Transcribed page contents.
============

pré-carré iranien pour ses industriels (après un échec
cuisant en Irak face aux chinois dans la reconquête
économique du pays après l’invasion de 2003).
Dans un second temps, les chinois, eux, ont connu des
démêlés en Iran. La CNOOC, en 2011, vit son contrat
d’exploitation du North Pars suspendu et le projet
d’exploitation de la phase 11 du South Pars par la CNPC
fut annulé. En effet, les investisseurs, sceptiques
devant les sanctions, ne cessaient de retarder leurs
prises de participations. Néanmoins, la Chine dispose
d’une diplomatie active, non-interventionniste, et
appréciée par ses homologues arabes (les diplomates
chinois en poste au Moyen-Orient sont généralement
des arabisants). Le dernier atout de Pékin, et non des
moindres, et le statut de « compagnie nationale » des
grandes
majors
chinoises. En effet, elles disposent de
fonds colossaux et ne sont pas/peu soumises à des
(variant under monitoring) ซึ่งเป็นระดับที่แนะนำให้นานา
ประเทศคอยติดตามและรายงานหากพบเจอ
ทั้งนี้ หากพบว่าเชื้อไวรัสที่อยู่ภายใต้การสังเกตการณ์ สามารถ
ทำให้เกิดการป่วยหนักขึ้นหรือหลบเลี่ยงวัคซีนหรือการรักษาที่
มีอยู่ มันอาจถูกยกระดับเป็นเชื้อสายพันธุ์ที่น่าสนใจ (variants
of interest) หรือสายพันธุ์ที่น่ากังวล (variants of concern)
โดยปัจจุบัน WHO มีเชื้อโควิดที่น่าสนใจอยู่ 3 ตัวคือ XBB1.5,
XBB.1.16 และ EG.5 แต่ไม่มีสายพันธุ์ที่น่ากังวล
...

============

Request. Please reproduce each entry above exactly as it reads.

Exercise output.
pré-carré iranien pour ses industriels (après un échec
cuisant en Irak face aux chinois dans la reconquête
économique du pays après l’invasion de 2003).
Dans un second temps, les chinois, eux, ont connu des
démêlés en Iran. La CNOOC, en 2011, vit son contrat
d’exploitation du North Pars suspendu et le projet
d’exploitation de la phase 11 du South Pars par la CNPC
fut annulé. En effet, les investisseurs, sceptiques
devant les sanctions, ne cessaient de retarder leurs
prises de participations. Néanmoins, la Chine dispose
d’une diplomatie active, non-interventionniste, et
appréciée par ses homologues arabes (les diplomates
chinois en poste au Moyen-Orient sont généralement
des arabisants). Le dernier atout de Pékin, et non des
moindres, et le statut de « compagnie nationale » des
grandes
majors
chinoises. En effet, elles disposent de
fonds colossaux et ne sont pas/peu soumises à des
(variant under monitoring) ซึ่งเป็นระดับที่แนะนำให้นานา
ประเทศคอยติดตามและรายงานหากพบเจอ
ทั้งนี้ หากพบว่าเชื้อไวรัสที่อยู่ภายใต้การสังเกตการณ์ สามารถ
ทำให้เกิดการป่วยหนักขึ้นหรือหลบเลี่ยงวัคซีนหรือการรักษาที่
มีอยู่ มันอาจถูกยกระดับเป็นเชื้อสายพันธุ์ที่น่าสนใจ (variants
of interest) หรือสายพันธุ์ที่น่ากังวล (variants of concern)
โดยปัจจุบัน WHO มีเชื้อโควิดที่น่าสนใจอยู่ 3 ตัวคือ XBB1.5,
XBB.1.16 และ EG.5 แต่ไม่มีสายพันธุ์ที่น่ากังวล
...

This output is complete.